▸ **Instructions for the task**: Each line that contains the word "spillere" counts once; give the total for the records below and nothing else.

▸ **Information provided**:
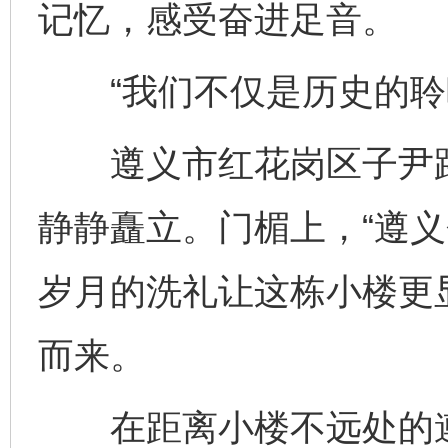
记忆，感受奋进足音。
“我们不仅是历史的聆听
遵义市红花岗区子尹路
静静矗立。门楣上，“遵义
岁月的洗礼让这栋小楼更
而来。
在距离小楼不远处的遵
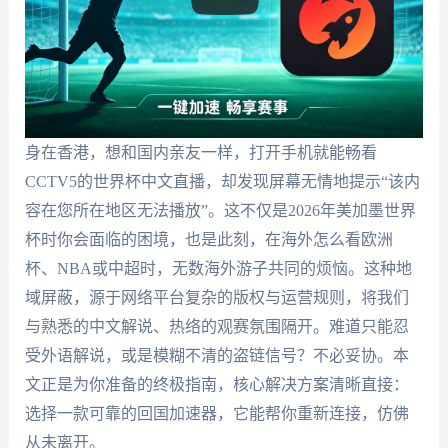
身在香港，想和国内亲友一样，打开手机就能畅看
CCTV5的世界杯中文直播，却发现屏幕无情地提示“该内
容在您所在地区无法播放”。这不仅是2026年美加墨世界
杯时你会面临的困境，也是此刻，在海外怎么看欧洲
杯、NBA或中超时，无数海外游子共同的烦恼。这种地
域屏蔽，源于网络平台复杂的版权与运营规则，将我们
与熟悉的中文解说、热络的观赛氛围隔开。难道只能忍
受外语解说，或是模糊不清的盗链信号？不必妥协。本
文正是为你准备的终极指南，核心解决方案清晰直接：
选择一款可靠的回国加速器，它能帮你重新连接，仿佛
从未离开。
==
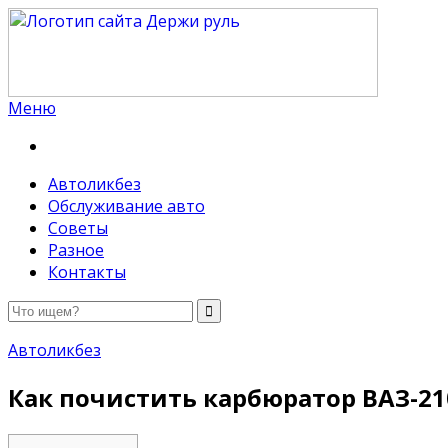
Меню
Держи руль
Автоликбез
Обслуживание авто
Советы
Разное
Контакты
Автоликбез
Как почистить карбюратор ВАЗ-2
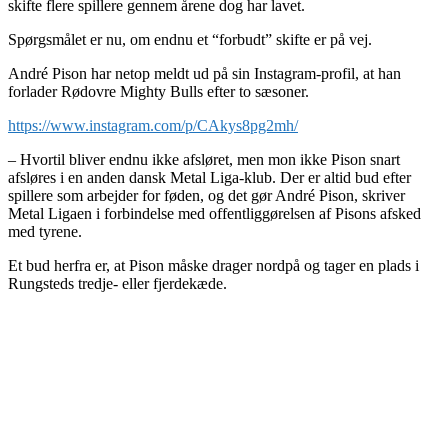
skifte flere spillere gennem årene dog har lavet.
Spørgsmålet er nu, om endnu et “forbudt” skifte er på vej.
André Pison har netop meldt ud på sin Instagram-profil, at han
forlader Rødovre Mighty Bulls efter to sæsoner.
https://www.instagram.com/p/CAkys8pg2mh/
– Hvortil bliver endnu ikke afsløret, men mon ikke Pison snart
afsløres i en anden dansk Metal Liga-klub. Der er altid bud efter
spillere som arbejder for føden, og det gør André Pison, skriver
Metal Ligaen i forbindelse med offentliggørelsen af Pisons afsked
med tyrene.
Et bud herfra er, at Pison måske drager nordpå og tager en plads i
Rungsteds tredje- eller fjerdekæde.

▸ **Result**: 2